Набрала и усмехнулась: вот, уже привыкаю жертвовать лучшим для малышей. Этому — малину, а тому — комнату. И родителей. Хотя он ещё родиться не успел. Почему-то я называю будущего ребёнка про себя он. Мама ведь сказала: «Вроде бы мальчик». Хотя лучше бы девочка. Была бы славная, как Дана. Я бы её испанскому учила…

— Маша! — кричит Гуся из окна. — У меня игра сбилась!

— Почему?

— Ну звонит кто-то!

Бегу в дом и сержусь:

— Сразу нельзя было сказать? При чём тут твоя игра?

— Я и сказал, — обиделся Гуся, протягивая мне телефон. — Это какая-то Ирэна. Она тебе ещё сообщения прислала. Я посмотрел в вотсапе.

— Где?! — кричу я и швыряю на стол ягоды малины. — Кто тебе позволил мою переписку читать?

Телефон утихает, словно испугавшись моего крика.
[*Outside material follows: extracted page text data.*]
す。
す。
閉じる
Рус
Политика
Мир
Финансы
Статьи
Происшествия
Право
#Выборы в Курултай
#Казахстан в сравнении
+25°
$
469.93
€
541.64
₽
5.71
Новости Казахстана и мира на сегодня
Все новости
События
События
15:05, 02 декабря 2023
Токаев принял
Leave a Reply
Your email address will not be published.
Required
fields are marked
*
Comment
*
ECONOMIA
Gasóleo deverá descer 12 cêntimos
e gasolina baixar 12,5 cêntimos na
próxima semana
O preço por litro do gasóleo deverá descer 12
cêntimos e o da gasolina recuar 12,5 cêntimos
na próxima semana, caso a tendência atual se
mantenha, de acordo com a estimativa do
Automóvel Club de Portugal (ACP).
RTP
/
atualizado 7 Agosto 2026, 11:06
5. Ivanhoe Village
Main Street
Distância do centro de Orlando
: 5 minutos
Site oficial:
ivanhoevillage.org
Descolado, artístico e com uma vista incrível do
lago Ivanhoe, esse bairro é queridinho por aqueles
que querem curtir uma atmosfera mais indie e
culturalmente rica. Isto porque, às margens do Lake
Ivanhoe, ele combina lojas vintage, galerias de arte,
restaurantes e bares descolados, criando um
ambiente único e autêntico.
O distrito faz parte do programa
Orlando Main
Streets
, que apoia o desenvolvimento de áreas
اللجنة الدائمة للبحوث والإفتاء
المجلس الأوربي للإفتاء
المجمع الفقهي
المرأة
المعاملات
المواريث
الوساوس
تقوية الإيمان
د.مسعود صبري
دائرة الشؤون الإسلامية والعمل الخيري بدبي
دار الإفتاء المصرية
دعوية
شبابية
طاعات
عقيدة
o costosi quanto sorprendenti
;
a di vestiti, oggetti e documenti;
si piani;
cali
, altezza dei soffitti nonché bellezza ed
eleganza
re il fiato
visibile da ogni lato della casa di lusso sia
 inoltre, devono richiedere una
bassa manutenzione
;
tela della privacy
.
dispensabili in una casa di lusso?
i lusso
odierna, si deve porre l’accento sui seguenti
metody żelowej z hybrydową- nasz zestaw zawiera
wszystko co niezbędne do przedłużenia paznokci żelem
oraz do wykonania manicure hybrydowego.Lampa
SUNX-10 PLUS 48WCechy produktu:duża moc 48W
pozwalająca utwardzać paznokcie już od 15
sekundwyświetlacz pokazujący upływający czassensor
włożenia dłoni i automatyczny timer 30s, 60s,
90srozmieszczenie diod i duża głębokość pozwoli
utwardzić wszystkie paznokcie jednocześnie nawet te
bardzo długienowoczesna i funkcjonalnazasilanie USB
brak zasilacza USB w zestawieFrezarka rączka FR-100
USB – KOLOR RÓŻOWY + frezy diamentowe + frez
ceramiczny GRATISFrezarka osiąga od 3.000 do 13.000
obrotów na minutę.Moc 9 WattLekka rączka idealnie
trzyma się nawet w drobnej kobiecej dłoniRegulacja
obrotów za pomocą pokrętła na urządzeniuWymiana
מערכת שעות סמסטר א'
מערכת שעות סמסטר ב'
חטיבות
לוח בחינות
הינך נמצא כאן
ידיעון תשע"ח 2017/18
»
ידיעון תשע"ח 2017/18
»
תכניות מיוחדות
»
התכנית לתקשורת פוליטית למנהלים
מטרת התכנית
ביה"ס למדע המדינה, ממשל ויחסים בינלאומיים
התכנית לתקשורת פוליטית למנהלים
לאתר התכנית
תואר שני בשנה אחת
Я продолжаю бушевать:

— Я только поиграть тебе дала! Слышал?! Поиграть! И вообще — где бабушка? Почему она за тобой не смотрит?

— Она с тётей Аней разговаривает, — лепечет Гуся, — и плачет.

У меня внутри всё обрывается. Что-то с мамой случилось! Несусь на кухню. Там бабушка. Утирает слёзы и улыбается. Потом бормочет:

— Я тебя очень прошу, береги себя. Детям нужна здоровая мама.

Я замираю на пороге. То есть одному ребёнку здоровая мама не нужна? Ради одной меня беречь себя не стоило?

Бабушка убирает телефон в карман фартука, достаёт платок, сморкается. Смотрит на меня с улыбкой, но видит не меня. Я знаю, что не меня. Так нежно можно улыбаться только младенцам. Даже если они ещё не появились на свет.

— Маша! Почему ты мне не сказала?! Такая новость!

Я пожимаю плечами. Новость как новость. Ну правда, что такого необычного?! У всех рождаются дети. Но я побоялась высказывать это вслух. Хватит того, что меня папа уже ненавидит.

Что с ними происходит? Ведь ничего не изменилось. Но такое ощущение, что изменилось ВСЁ.

Ирэна — вот что самое важное для меня сейчас. Хоть с ней всё осталось по-прежнему.

— Маняша! — бабушка зачем-то зовёт меня этим детским прозвищем, как будто я сама младенец. От этого становится совсем тошно.

Я уворачиваюсь от её объятий и заявляю:

— Пойду перезвоню своему работодателю.

Последнее слово произношу со значением. Чтобы понимали, что не нужно меня называть так, словно мне годик.